• **Exercise aim**:
Set down every line of the listing below without any change, but leave out the pictures.

• **Material for the task**:
-- Opening Marker --

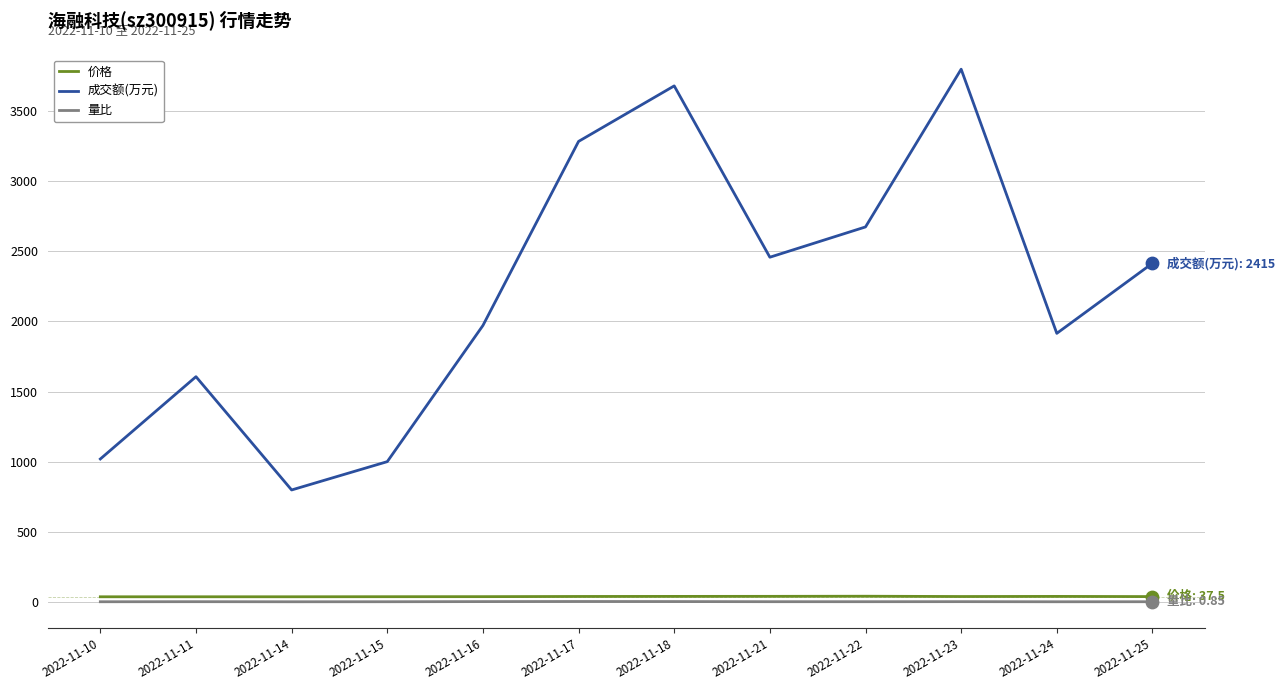

What are all the series names shown in the legend?

价格, 成交额(万元), 量比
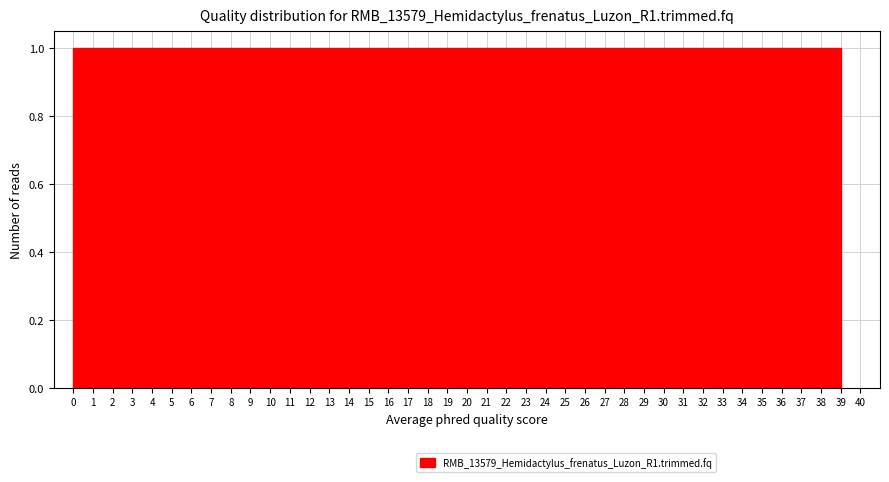

Reading left to right, transcribe this chart: for each bar, give the range it covers on the x-axis and its height. Neither the bar edges nor the heights are printed on the chart, so give them approximately, as read against the axes.

0.0 to 1.0: 1
1.0 to 2.0: 1
2.0 to 2.9: 1
2.9 to 3.9: 1
3.9 to 4.9: 1
4.9 to 5.9: 1
5.9 to 6.8: 1
6.8 to 7.8: 1
7.8 to 8.8: 1
8.8 to 9.8: 1
9.8 to 10.7: 1
10.7 to 11.7: 1
11.7 to 12.7: 1
12.7 to 13.7: 1
13.7 to 14.6: 1
14.6 to 15.6: 1
15.6 to 16.6: 1
16.6 to 17.6: 1
17.6 to 18.5: 1
18.5 to 19.5: 1
19.5 to 20.5: 1
20.5 to 21.5: 1
21.5 to 22.4: 1
22.4 to 23.4: 1
23.4 to 24.4: 1
24.4 to 25.4: 1
25.4 to 26.3: 1
26.3 to 27.3: 1
27.3 to 28.3: 1
28.3 to 29.3: 1
29.3 to 30.2: 1
30.2 to 31.2: 1
31.2 to 32.2: 1
32.2 to 33.2: 1
33.2 to 34.1: 1
34.1 to 35.1: 1
35.1 to 36.1: 1
36.1 to 37.1: 1
37.1 to 38.0: 1
38.0 to 39.0: 1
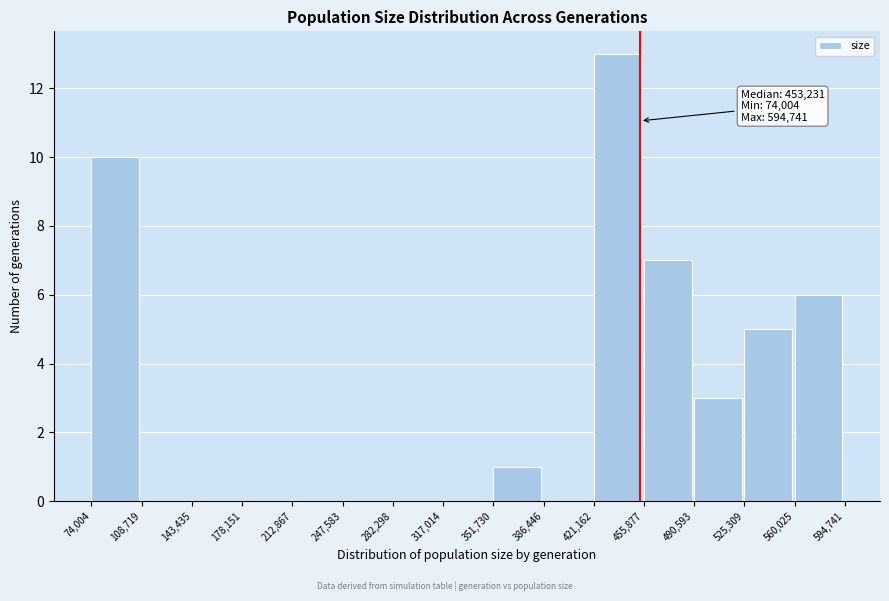

Which range on the x-axis has the tallest bar?

421,162 to 455,877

-- Closing Marker --

• **Output of the exercise**:
What are all the series names shown in the legend?

价格, 成交额(万元), 量比

Reading left to right, transcribe this chart: for each bar, give the range it covers on the x-axis and its height. Neither the bar edges nor the heights are printed on the chart, so give them approximately, as read against the axes.

0.0 to 1.0: 1
1.0 to 2.0: 1
2.0 to 2.9: 1
2.9 to 3.9: 1
3.9 to 4.9: 1
4.9 to 5.9: 1
5.9 to 6.8: 1
6.8 to 7.8: 1
7.8 to 8.8: 1
8.8 to 9.8: 1
9.8 to 10.7: 1
10.7 to 11.7: 1
11.7 to 12.7: 1
12.7 to 13.7: 1
13.7 to 14.6: 1
14.6 to 15.6: 1
15.6 to 16.6: 1
16.6 to 17.6: 1
17.6 to 18.5: 1
18.5 to 19.5: 1
19.5 to 20.5: 1
20.5 to 21.5: 1
21.5 to 22.4: 1
22.4 to 23.4: 1
23.4 to 24.4: 1
24.4 to 25.4: 1
25.4 to 26.3: 1
26.3 to 27.3: 1
27.3 to 28.3: 1
28.3 to 29.3: 1
29.3 to 30.2: 1
30.2 to 31.2: 1
31.2 to 32.2: 1
32.2 to 33.2: 1
33.2 to 34.1: 1
34.1 to 35.1: 1
35.1 to 36.1: 1
36.1 to 37.1: 1
37.1 to 38.0: 1
38.0 to 39.0: 1

Which range on the x-axis has the tallest bar?

421,162 to 455,877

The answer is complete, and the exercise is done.